Un drame aux accents de tragédie antique s’est invité devant la juridiction criminelle de Koumpentoum. Hier mercredi, S. Diouf, 21 ans, plus connu sous le sobriquet de « Abbé », a comparu pour répondre du meurtre de son ami É. Sène. Les faits remontent à la nuit du 11 juin 2023, au village de Keur Daouda, où une rivalité amoureuse a dégénéré en affrontement mortel.

Selon l’acte d’accusation, tout commence dans la soirée du 10 juin 2023, lors d’un mariage célébré au domicile d’E. M. Sarr. La fête bat son plein lorsque la tension monte entre les deux jeunes hommes autour d’A. Dieng, une jeune femme que tous deux convoitaient. Les échanges verbaux s’enveniment et, au cœur de la dispute, la jeune femme est bousculée par le prévenu. La victime, É. Sène, intervient pour lui porter assistance, mais se heurte à l’opposition ferme de « Abbé », qui lui lance : « Je ne te laisserai pas la relever. »

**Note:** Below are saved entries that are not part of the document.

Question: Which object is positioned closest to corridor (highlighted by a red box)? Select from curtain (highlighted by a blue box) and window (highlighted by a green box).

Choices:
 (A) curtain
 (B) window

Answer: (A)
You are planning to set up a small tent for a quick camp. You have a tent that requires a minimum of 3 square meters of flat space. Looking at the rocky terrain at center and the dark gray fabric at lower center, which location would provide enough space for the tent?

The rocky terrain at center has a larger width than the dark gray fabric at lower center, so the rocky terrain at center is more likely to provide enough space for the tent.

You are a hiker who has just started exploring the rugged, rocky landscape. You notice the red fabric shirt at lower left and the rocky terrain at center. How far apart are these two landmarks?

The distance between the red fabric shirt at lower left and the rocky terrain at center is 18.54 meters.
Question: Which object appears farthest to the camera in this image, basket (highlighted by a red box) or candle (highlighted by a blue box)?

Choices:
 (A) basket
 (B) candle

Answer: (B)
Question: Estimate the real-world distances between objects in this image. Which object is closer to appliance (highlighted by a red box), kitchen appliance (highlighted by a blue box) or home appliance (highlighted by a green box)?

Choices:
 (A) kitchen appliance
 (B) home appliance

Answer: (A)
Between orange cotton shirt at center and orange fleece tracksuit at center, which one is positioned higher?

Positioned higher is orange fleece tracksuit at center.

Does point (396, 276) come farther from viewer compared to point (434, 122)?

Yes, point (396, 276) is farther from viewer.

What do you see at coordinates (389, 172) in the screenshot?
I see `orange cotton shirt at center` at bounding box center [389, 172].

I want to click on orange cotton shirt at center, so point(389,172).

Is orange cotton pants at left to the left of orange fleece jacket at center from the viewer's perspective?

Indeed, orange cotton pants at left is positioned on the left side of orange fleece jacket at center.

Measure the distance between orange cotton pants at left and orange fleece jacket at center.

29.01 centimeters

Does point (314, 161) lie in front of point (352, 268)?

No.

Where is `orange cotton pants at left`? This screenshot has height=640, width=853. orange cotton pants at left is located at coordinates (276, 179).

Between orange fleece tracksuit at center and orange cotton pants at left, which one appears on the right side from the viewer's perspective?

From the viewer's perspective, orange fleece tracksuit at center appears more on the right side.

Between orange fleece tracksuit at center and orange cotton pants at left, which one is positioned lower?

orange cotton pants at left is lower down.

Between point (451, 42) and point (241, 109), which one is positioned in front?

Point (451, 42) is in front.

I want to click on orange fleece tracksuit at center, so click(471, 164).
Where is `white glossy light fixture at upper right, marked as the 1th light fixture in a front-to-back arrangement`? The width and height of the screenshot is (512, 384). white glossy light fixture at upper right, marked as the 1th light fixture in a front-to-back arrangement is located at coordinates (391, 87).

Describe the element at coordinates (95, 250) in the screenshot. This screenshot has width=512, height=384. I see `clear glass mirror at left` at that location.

Redoutant que la situation ne dégénère davantage, A. Dieng quitte discrètement les lieux. À la barre, elle confiera n’avoir jamais éprouvé de sentiments pour l’accusé et confirmera qu’É. Sène était son petit ami à l’époque des faits. Un témoignage jugé déterminant par la cour, tant il éclaire la nature du conflit et l’état d’esprit des protagonistes.

De son côté, S. Diouf a livré une version des faits marquée par la montée progressive de la violence. Il explique que la tension s’est accrue lorsqu’É. Sène, le voyant tenir la main de la jeune femme, lui a ordonné de la lâcher. Devant son refus, la victime lui aurait asséné un coup de poing au visage. Plus tard dans la nuit, les deux jeunes hommes se retrouvent dans un endroit isolé, décidés à régler leur différend par un duel.

C’est dans ce face-à-face que le drame se noue. « Abbé » reconnaît avoir pris un tournevis dans la sacoche de l’animateur musical qui l’initiait au métier de DJ. Lors de l’affrontement, après avoir été frappé avec un gourdin par É. Sène, il riposte en lui portant un coup violent à la tête avec l’outil. La victime s’effondre aussitôt, grièvement blessée et perdant abondamment du sang.

Évacué en urgence au poste de santé de Méréto, puis transféré au district sanitaire de Koumpentoum, É. Sène ne survivra pas à ses blessures. Son décès plonge le village dans la consternation et scelle le destin judiciaire de son ami devenu adversaire.

À l’audience, S. Diouf n’a pas cherché à nier les faits, tout en contestant l’intention homicide. La voix tremblante, il a déclaré : « Je n’avais pas l’intention de le tuer, c’était mon ami. La fille m’avait quitté pour lui. » Son avocat, Me Souleymane Ndéné Ndiaye, a plaidé en faveur d’une requalification des faits en « coups et blessures volontaires ayant entraîné la mort sans intention de la donner », estimant que le geste relevait davantage d’une réaction dans un contexte de violence réciproque que d’une volonté de tuer.

Le ministère public, représenté par le procureur Aliou Dia, s’est montré inflexible. Pour l’accusation, la gravité des faits, l’usage d’une arme et la violence du coup porté ne laissent guère de place au doute quant à la responsabilité pénale de l’accusé. Le parquet a ainsi requis dix ans de réclusion criminelle contre S. Diouf pour meurtre.